There seem to be a few easily definable
social influences that create the kind of yardsticks that can make
one feel out of it, not “in”. Beauty is constantly being
defined and re-defined to keep one off balance. Trends are set,
fashions created and changed again and again. Money has been used
as a yardstick, but how does it work when some folks are paid millions
of dollars to act or play a game, when others labor to provide food
and make nothing? These are all external yardsticks and the pursuit
of things to fulfill that criteria of material success takes a huge
amount of resources to create and a huge amount of energy to create
and transport. They also take a huge amount of space to store or
to dispose of when they are no longer in vogue or the newness has
worn off.
There is more to the story about
why we are made to feel less than whole, less than connected even
among our species. One group wanting the resources of another must
demean or disenfranchise the other in order to justify their taking.
This can cut along racial, ethnic, religious, sexual or even species
differences, but it doesn’t answer the why of it. How did
we get to this point of justification? Perhaps the key to this lack
of self-esteem, this disconnect of head and heart and home (Earth)
came at least on the part of Western man from religion and the idea
that we are all sinners, or that one group is the “chosen
people of God”.
The one thing that marketing and
religions have in common is the need to define our attitudes in
the head and not the heart, externally rather than internally. A
lot of things make less sense when viewed from the heart instead
of the head. I remember once sitting and listening to Corbin Harney,
a Western Shoshone spiritual elder. English was his second language
and as I listened, I moved between my heart and my head. When I
listened with my heart, he made total sense. When I listened with
my head, I couldn’t always follow his train of thought.
It is not just our relationship to
the Earth in regard to climate change that is “a moral, a
spiritual matter.” The relationship we have to ourselves also
influences how we act and interact with the world around us and
in turn impacts others and this home we share with all other life
forms. It is I believe “a moral and a spiritual matter”.
Tat Tvam Asi, thou art that, it is all one, it is all connected.
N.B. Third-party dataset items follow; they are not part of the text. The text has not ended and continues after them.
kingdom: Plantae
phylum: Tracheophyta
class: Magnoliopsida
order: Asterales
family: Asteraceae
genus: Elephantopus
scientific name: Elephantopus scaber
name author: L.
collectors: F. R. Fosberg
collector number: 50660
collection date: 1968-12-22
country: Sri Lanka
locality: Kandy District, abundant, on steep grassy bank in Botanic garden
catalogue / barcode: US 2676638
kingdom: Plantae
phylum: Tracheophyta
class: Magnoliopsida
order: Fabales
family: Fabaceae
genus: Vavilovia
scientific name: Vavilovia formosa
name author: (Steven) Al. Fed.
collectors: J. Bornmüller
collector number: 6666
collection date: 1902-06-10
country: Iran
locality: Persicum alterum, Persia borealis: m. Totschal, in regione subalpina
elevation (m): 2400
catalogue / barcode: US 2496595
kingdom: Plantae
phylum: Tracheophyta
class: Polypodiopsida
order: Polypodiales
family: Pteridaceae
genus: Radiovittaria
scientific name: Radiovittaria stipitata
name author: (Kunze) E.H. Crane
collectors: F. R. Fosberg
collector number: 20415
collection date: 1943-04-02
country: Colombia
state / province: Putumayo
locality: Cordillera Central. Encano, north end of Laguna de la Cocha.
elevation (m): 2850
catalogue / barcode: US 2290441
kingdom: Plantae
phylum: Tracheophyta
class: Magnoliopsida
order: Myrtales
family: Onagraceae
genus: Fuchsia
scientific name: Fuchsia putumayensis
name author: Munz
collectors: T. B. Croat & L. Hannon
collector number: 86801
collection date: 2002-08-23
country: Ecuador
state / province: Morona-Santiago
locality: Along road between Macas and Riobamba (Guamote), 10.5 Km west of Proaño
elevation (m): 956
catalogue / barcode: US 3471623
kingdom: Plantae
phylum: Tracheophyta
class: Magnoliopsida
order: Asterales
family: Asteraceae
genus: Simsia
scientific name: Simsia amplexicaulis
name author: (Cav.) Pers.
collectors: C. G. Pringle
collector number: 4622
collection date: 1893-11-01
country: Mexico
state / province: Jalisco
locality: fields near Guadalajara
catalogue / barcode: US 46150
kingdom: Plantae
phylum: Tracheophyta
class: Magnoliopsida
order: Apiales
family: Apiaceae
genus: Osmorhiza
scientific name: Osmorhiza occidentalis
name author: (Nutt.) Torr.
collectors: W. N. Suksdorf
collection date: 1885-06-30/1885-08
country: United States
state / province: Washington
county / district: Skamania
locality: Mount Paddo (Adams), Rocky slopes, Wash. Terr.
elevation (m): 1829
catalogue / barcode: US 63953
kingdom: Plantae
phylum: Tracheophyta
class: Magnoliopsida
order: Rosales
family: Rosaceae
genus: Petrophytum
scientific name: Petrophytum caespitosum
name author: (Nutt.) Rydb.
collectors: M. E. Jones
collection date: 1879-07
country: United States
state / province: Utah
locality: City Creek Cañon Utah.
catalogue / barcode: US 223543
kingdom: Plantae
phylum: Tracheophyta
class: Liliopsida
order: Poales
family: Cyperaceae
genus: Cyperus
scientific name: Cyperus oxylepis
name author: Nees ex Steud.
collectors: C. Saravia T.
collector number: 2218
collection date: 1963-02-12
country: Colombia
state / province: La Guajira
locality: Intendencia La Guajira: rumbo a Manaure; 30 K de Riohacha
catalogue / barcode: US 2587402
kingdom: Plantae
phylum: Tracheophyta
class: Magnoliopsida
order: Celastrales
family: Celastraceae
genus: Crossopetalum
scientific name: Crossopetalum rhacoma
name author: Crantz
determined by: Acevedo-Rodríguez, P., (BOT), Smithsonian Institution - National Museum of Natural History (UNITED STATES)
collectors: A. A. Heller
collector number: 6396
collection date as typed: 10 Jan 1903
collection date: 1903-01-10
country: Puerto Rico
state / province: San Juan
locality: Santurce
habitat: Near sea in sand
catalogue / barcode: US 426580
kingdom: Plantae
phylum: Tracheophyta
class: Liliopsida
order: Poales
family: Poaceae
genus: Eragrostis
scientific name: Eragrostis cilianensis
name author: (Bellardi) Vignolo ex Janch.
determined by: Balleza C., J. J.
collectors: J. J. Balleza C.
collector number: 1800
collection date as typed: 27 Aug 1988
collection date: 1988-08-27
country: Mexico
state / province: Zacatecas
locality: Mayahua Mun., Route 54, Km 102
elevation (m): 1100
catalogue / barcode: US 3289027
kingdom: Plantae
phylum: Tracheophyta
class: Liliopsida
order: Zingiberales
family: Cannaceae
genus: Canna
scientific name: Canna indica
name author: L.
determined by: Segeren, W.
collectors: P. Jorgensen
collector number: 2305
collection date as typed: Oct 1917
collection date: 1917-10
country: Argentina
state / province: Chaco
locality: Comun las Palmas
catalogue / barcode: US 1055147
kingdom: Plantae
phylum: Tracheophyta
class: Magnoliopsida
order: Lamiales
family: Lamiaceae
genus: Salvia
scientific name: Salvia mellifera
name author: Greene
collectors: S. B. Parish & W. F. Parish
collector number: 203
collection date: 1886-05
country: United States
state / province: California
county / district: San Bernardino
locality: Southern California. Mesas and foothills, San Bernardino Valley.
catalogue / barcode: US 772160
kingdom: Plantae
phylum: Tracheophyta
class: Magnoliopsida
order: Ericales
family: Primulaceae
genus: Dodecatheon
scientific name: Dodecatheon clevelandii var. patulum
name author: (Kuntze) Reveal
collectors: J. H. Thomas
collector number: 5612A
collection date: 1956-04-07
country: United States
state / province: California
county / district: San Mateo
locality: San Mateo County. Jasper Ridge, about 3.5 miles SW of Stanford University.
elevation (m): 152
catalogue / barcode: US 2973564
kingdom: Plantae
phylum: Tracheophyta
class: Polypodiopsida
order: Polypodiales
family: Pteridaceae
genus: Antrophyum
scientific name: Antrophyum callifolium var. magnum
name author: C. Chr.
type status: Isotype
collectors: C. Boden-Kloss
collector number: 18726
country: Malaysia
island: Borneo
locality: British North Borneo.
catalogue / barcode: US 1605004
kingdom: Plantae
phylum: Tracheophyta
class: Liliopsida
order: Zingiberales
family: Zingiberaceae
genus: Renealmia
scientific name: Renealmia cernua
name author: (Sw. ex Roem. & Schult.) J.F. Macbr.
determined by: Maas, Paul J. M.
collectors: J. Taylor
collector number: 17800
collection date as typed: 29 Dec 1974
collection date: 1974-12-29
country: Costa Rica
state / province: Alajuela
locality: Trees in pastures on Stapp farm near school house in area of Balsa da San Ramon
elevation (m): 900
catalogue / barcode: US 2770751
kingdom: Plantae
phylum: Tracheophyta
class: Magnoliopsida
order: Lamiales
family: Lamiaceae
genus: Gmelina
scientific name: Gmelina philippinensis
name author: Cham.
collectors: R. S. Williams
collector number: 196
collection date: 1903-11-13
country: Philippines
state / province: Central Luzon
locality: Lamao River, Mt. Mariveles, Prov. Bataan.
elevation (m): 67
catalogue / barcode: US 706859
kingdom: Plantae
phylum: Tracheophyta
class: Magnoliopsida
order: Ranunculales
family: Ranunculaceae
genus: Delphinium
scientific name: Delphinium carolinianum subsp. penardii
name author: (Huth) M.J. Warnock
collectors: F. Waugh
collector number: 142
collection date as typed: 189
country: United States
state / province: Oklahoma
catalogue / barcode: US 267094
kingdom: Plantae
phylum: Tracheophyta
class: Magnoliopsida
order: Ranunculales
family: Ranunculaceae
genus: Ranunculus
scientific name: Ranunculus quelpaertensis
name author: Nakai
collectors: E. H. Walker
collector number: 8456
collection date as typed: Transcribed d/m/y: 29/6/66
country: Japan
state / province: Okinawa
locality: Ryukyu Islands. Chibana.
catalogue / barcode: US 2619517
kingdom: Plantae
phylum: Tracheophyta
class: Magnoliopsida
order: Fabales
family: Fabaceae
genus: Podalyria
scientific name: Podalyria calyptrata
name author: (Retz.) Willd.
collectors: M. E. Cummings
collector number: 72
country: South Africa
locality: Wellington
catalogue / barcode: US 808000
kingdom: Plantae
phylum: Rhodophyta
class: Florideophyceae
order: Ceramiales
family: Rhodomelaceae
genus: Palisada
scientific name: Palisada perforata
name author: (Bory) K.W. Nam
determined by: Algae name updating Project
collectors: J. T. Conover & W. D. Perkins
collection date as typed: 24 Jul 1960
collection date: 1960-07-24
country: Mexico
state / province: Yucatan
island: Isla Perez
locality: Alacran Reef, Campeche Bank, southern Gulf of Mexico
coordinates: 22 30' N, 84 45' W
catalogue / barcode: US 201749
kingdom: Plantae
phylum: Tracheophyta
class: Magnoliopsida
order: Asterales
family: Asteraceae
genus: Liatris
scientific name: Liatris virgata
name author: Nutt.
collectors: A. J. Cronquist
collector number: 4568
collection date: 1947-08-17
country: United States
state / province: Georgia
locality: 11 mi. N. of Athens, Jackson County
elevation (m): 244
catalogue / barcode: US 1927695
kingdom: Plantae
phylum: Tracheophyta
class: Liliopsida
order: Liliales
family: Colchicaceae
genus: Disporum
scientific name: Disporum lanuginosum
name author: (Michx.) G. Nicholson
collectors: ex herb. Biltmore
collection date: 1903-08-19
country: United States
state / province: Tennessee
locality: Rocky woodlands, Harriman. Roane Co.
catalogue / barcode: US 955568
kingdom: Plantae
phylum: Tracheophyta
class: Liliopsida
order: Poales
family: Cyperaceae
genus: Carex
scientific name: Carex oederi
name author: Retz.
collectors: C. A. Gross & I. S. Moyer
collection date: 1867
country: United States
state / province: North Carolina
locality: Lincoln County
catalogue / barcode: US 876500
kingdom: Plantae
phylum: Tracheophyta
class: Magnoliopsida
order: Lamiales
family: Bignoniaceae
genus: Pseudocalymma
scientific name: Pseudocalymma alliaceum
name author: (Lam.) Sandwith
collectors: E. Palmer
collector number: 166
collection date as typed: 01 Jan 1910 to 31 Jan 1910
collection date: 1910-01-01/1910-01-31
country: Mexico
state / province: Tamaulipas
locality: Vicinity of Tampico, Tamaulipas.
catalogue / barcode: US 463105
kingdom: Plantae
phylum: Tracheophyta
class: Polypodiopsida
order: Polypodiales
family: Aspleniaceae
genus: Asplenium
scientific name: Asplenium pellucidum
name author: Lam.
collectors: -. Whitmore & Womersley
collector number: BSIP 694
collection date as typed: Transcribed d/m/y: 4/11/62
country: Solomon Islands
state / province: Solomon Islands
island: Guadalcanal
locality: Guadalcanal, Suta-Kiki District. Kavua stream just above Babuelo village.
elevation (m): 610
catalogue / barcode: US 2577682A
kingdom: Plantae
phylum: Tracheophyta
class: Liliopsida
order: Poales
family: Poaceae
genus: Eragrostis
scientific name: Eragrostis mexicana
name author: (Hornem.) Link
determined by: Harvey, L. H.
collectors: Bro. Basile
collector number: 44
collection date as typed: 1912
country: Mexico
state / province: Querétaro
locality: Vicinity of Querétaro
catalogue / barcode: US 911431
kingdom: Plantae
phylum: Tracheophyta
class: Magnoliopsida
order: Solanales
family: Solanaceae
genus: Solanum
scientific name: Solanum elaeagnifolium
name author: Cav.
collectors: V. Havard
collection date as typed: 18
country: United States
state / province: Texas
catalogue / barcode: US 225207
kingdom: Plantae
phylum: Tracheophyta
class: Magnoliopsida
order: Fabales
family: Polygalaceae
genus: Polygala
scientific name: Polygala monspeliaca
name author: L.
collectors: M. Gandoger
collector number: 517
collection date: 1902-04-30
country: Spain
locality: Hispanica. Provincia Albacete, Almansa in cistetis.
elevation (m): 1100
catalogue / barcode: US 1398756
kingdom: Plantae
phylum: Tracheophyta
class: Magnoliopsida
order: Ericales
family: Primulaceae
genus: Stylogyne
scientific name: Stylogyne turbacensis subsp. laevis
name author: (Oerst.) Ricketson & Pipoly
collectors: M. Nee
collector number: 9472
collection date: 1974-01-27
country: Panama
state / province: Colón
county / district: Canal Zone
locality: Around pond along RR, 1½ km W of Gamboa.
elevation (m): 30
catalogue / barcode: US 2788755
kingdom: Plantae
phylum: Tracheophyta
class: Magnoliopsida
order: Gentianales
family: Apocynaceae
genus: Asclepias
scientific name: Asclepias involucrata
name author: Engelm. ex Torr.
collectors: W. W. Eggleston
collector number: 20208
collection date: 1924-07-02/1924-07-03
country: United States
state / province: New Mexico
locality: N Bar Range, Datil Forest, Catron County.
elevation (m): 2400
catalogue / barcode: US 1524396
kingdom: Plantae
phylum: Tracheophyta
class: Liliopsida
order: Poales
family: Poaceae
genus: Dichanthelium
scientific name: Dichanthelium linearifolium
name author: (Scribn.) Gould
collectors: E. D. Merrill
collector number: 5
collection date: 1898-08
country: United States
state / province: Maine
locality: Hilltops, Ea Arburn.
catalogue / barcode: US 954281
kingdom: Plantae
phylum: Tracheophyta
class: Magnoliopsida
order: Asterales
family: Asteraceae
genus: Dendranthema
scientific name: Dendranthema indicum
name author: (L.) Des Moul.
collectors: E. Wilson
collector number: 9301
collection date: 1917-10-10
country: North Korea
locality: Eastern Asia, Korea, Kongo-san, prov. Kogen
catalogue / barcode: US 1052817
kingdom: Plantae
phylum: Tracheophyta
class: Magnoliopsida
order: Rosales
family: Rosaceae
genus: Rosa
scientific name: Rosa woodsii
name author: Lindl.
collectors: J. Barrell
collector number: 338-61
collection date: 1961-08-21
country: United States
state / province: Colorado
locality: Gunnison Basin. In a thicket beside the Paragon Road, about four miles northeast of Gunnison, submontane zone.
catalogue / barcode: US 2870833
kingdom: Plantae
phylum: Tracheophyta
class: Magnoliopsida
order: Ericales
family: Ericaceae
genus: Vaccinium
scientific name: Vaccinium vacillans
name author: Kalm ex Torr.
Now there’s a different yardstick by which to measure things
and one’s actions.
The planting of the garlic was a
simple act that connected me to the garlic and to the Earth, to
the soil, to the humus, the worms, the shovel and the wheelbarrow,
to my mule. That simple act brought forth not only a sense of success
and a host of benefits, but a much deeper connection to the world
around me. I wrote one of my sisters about the planting of the garlic
and this was her reply.
“Your garlic planting is
a perfect example of mindful living. I think it was on Sunday's
60 Minutes program that they did a feature on some preacher who
makes people believe that they are good, and God loves them, so
they should be successful and wealthy. One more twist on that same
awful line which feeds the push for more and more consumption. And
there are always studies finding that riches and happiness don't
go hand-in hand at all. I love the stories about people in Micronesia
who live in their boats mostly, and don't even have words for time
or want, or even how old they might be. They are healthy, loving,
and very good stewards of the earth because they only catch fish
when they are hungry, or gather fruit if they come upon it, but
don't want to possess anything because it hampers their nomadic
way of life. God must really love them a lot. ………..”!
A different yardstick, a different
measure of what it means to be successful coming from the heart,
will result in a far different outcome from the world that we have
created for ourselves and future generations. Perhaps something
as simple as planting one’s garlic in the fall.